INSTRUCTION 1.
From the Zulip thread below about a scan combinator for iterators, reproduce the passage that begins at the words "cmlsharp (Dec 15" and ends after the words "new to Lean.".
INSTRUCTION 2.
In the Zulip thread below about a scan combinator, which two languages are named as examples that have scan?

DOCUMENT EXTRACT.
◆ ◆ ◆ ◆

Zulip Chat Archive

Stream: lean4

Topic: scan combinator for iterators


cmlsharp (Dec 15 2025 at 18:40):

I noticed there is no Std Iterator combinator for scan (like fold but it accumulates the partial results) so [1,2,3].iter.scan (. + .) 0 |>.toList would be [0,1,3,6]. You can see this in Haskell, Rust for example. I have an implementation that I believe works which I could package into a PR, but I had a bit of trouble precisely determining what i ought to include in the IsPlausibleStep definition, so i would appreciate some feedback/sanity checking if possible. I'm also decently new to Lean.

Implementation here

Paul Reichert (Dec 16 2025 at 08:18):

Hi, @cmlsharp, thanks for your suggestion. I think scan is a welcome addition to the standard library, so I'd be happy to see a PR for this combinator.

◆ ◆ ◆ ◆

LISTED ENTRIES.
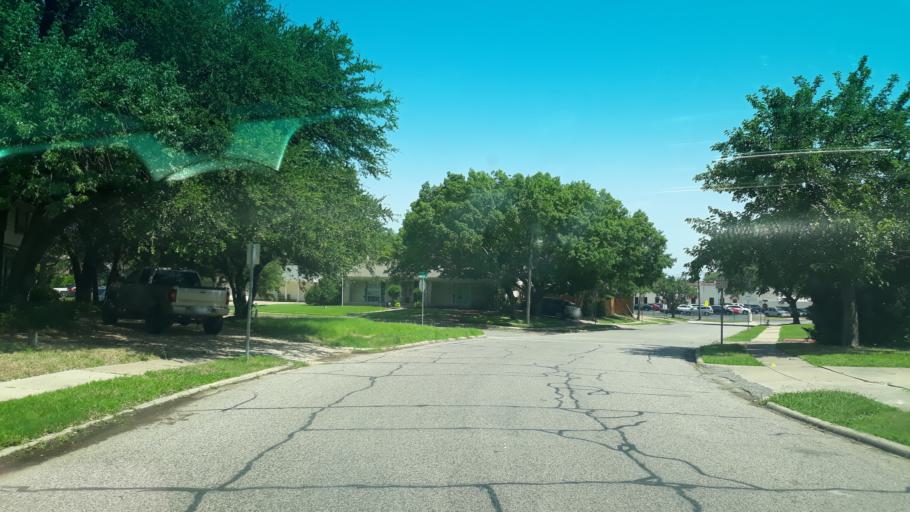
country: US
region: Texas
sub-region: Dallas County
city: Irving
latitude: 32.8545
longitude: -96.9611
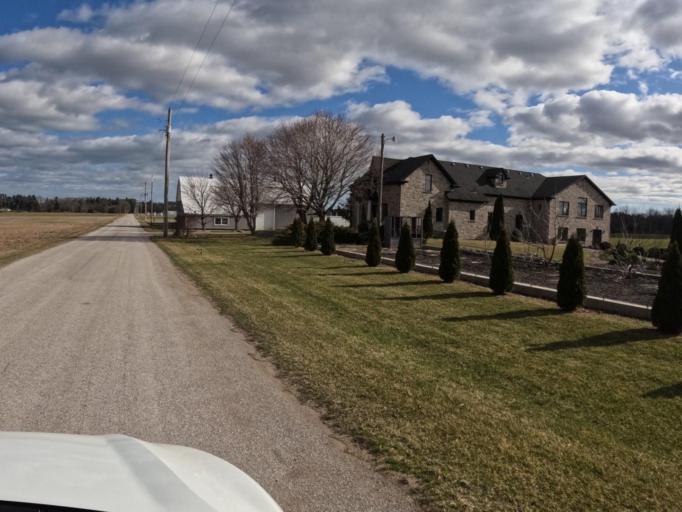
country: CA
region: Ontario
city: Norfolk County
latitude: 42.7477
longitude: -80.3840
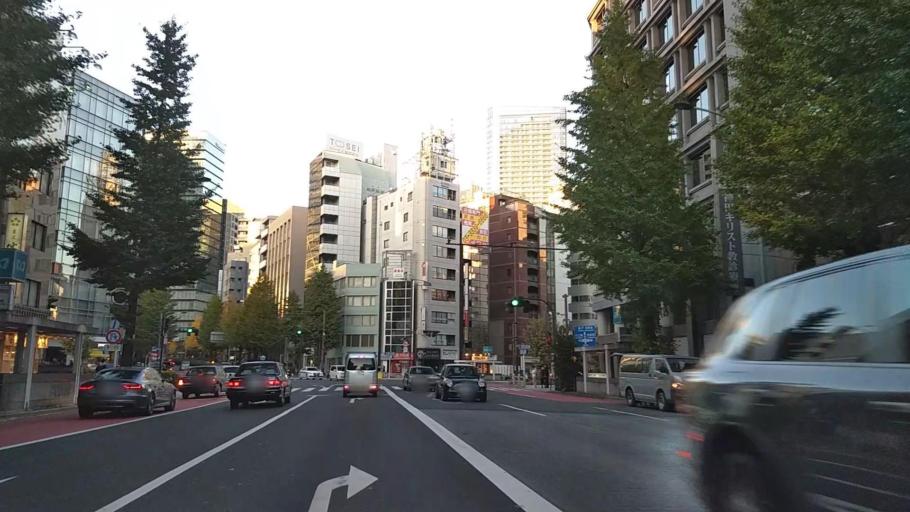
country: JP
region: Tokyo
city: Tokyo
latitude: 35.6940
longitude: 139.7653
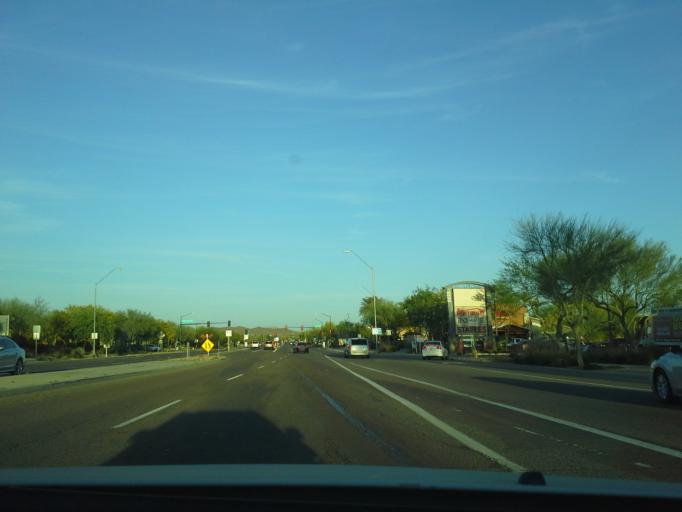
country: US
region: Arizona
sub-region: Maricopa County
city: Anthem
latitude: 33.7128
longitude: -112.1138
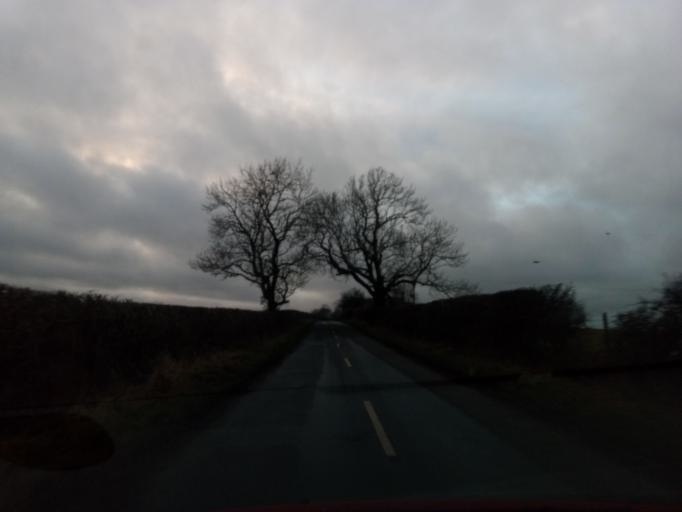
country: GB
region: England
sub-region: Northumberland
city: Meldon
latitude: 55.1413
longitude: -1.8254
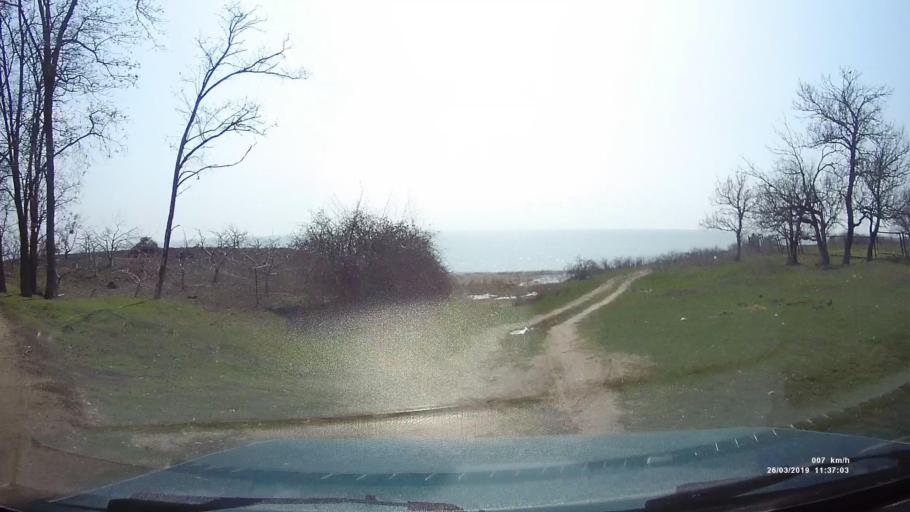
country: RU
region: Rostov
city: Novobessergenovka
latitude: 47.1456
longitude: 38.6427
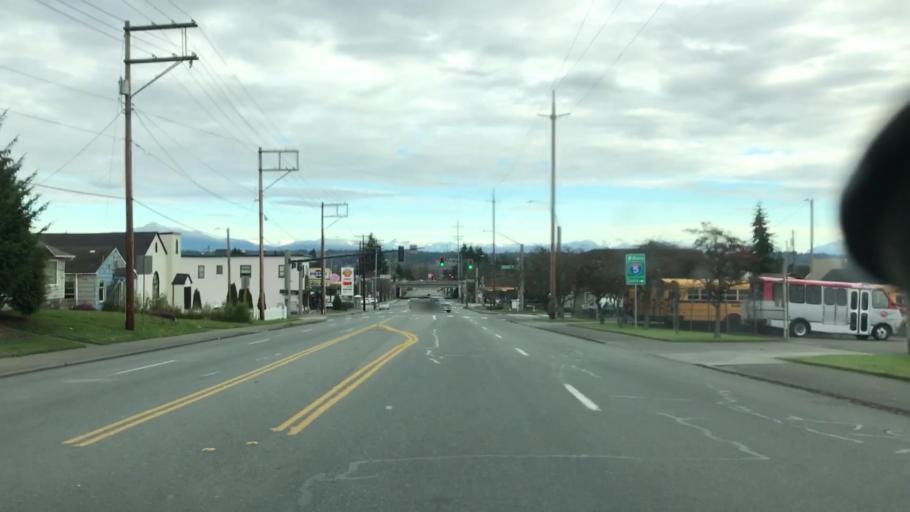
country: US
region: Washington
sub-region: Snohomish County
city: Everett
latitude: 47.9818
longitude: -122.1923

◆ ◆ ◆ ◆

CORRECT RESPONSE 1.
cmlsharp (Dec 15 2025 at 18:40):

I noticed there is no Std Iterator combinator for scan (like fold but it accumulates the partial results) so [1,2,3].iter.scan (. + .) 0 |>.toList would be [0,1,3,6]. You can see this in Haskell, Rust for example. I have an implementation that I believe works which I could package into a PR, but I had a bit of trouble precisely determining what i ought to include in the IsPlausibleStep definition, so i would appreciate some feedback/sanity checking if possible. I'm also decently new to Lean.

CORRECT RESPONSE 2.
Haskell and Rust.